Page-level text extractions:
____
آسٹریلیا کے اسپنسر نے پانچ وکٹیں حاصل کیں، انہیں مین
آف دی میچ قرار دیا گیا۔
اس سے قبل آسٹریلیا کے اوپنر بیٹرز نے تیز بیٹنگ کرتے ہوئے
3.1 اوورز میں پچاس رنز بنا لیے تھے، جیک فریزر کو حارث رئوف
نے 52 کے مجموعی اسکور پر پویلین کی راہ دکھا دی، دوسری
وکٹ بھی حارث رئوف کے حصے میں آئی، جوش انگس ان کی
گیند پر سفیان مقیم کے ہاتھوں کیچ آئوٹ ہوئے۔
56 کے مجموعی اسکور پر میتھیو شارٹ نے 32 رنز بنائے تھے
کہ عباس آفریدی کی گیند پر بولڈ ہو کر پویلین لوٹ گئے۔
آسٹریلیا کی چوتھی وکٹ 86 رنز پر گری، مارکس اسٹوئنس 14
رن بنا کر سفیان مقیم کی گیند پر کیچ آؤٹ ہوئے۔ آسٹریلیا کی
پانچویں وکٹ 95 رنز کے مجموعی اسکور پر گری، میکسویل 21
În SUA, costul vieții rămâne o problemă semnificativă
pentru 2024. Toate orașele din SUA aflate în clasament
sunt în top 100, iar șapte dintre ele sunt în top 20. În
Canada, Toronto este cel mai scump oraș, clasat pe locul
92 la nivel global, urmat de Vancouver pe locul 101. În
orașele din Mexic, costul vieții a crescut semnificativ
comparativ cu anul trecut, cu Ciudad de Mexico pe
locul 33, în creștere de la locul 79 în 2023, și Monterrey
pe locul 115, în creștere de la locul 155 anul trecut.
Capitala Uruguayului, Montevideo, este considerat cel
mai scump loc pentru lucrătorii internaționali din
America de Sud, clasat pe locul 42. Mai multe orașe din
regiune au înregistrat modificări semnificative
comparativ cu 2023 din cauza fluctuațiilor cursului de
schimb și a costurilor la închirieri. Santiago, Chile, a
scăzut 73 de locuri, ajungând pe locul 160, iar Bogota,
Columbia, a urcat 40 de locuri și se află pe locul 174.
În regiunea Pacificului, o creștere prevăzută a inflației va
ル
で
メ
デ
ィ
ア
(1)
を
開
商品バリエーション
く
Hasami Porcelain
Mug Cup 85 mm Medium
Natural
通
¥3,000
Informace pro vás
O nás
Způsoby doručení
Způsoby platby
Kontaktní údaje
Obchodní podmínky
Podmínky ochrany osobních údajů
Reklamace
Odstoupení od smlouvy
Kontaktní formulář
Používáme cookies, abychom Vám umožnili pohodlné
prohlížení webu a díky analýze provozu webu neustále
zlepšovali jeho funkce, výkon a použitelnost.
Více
____
_WORK ORDER_
This exercise asks for an exact repeat of the lines from the one holding "Používáme cookies, abychom" through the end of the data above.

_RESPONSE TO THE EXERCISE_
Používáme cookies, abychom Vám umožnili pohodlné
prohlížení webu a díky analýze provozu webu neustále
zlepšovali jeho funkce, výkon a použitelnost.
Více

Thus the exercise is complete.